Kellogg School keeps its focus on corporate governance
Annual conference brings experts, ideas for two-day summit By Matt Golosinski
5/1/2004 - The 13th annual Kellogg School Corporate Governance Conference proved once again that Kellogg remains on the cutting edge in thinking strategically about this essential aspect of business.
The May 3 to 4 event continued the tradition demonstrated by Kellogg in making corporate governance one of the areas of focus at the school. Bringing more than 200 top board directors to the James L. Allen Center, the conference debated many important issues surrounding governance, including the impact of adverse publicity on the decisions of compensation committees; the growing liabilities of board members; the implications of shifting power from the CEO toward independent directors and shareholders; and the impact of the Sarbanes-Oxley legislation in changing the role and responsibility of audit committees.
In addition, at the annual event Board Alert bestowed Outstanding Directors Awards on seven esteemed board members: Barbara T. Alexander, executive fellow, Joint Center for Housing Studies, Harvard University; Norman R. Augustine, chairman of the executive committee, Lockheed Martin; William Bowen, president, The Andrew W. Mellon Foundation; Dr. Michael Brown, professor of molecular genetics and internal medicine, and Distinguished Chair of Biomedical Sciences, University of Texas, Southwestern Medical Center; Barbara Hackman Franklin, president and CEO, Barbara Franklin Enterprises; Robert H. Jenkins, retired chairman and CEO, Sundstrand Corp.; and Claudine Malone, president and CEO, Financial & Management Consulting Inc.
During the two-day conference, several panel discussions presented the latest thinking about governance trends, as well as a retrospective on corporate jurisprudence of the Delaware Supreme Court, whose decisions have a wide-ranging impact on corporate governance.
While panelists generally embraced the Sarbanes-Oxley law as a positive step in helping balance the power in the boardroom, some experts questioned whether the law would curb innovation in American business.
“We are on the verge of having the best-governed, worst-managed corporations in the world. We need a more entrepreneurial approach now more than ever, especially because of the looming threat of China,” said Kenneth Langone, chairman of Invemed Associates LLC, and co-founder of Home Depot.
Langone also stated that the biggest challenges facing boards involved a “lack of courage, not a lack of power, and Sarbanes-Oxley is not going to change that one bit.”
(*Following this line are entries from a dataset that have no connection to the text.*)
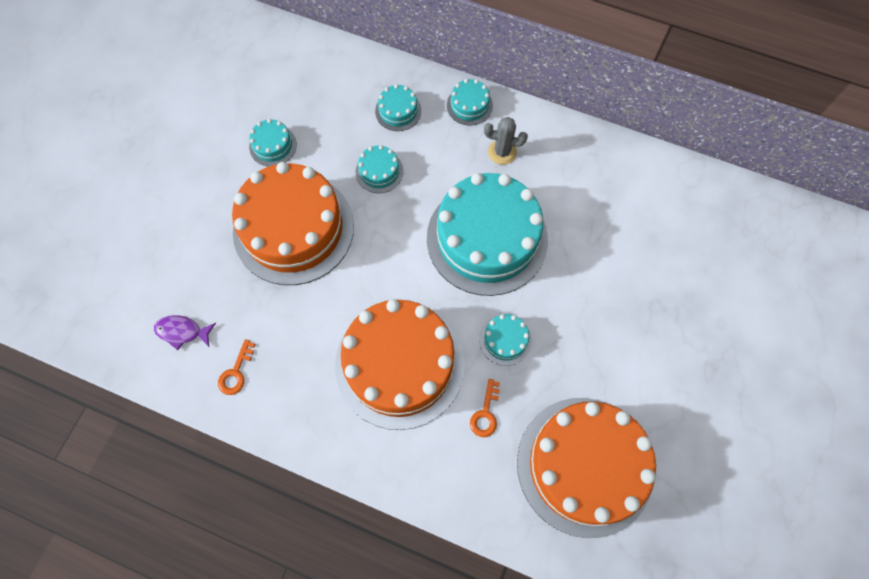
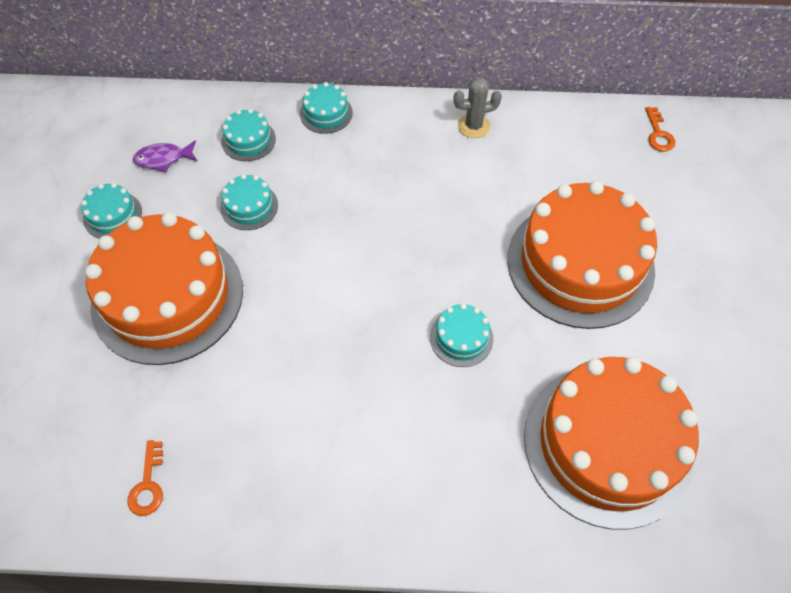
camera: 20 degrees left, 10 degrees down
(182, 332) = (61, 459): purple fish -> purple fish (163, 159)
(399, 364) = (350, 405): orange cake -> orange cake (580, 263)
(485, 413) = (472, 426): orange key -> orange key (658, 134)
(487, 238) = (398, 238): turquoise cake -> none
(502, 152) = (379, 148): grey cactus -> grey cactus (473, 126)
To this point, some experts applauded the trend requiring boards to meet in executive session without the CEO present, encouraging directors to speak more freely and ask more “what if” questions. In addition, increased publicity has made the general public’s reaction to business leadership a part of directors’ decision-making process. And others believe that this legislation will lead to more questioning of the CEO.
Directors now must consider how a board’s decisions will play in the pages of the nation’s leading newspapers, according to some conference participants.
“Kellogg has always been ahead of the curve with our interest in board governance,” said Kellogg School Dean Emeritus Donald P. Jacobs. “We have long recognized the importance of this area and have always placed a lot of attention on governance, and we will continue to do so, leading the way for others.”
This conference originated in 1991 over a lunch conversation between Don Perkins, retired chairman of Jewel Companies Inc., and Dean Jacobs, where they discussed the evolving changes in governance among independent directors, senior management and institutional investors.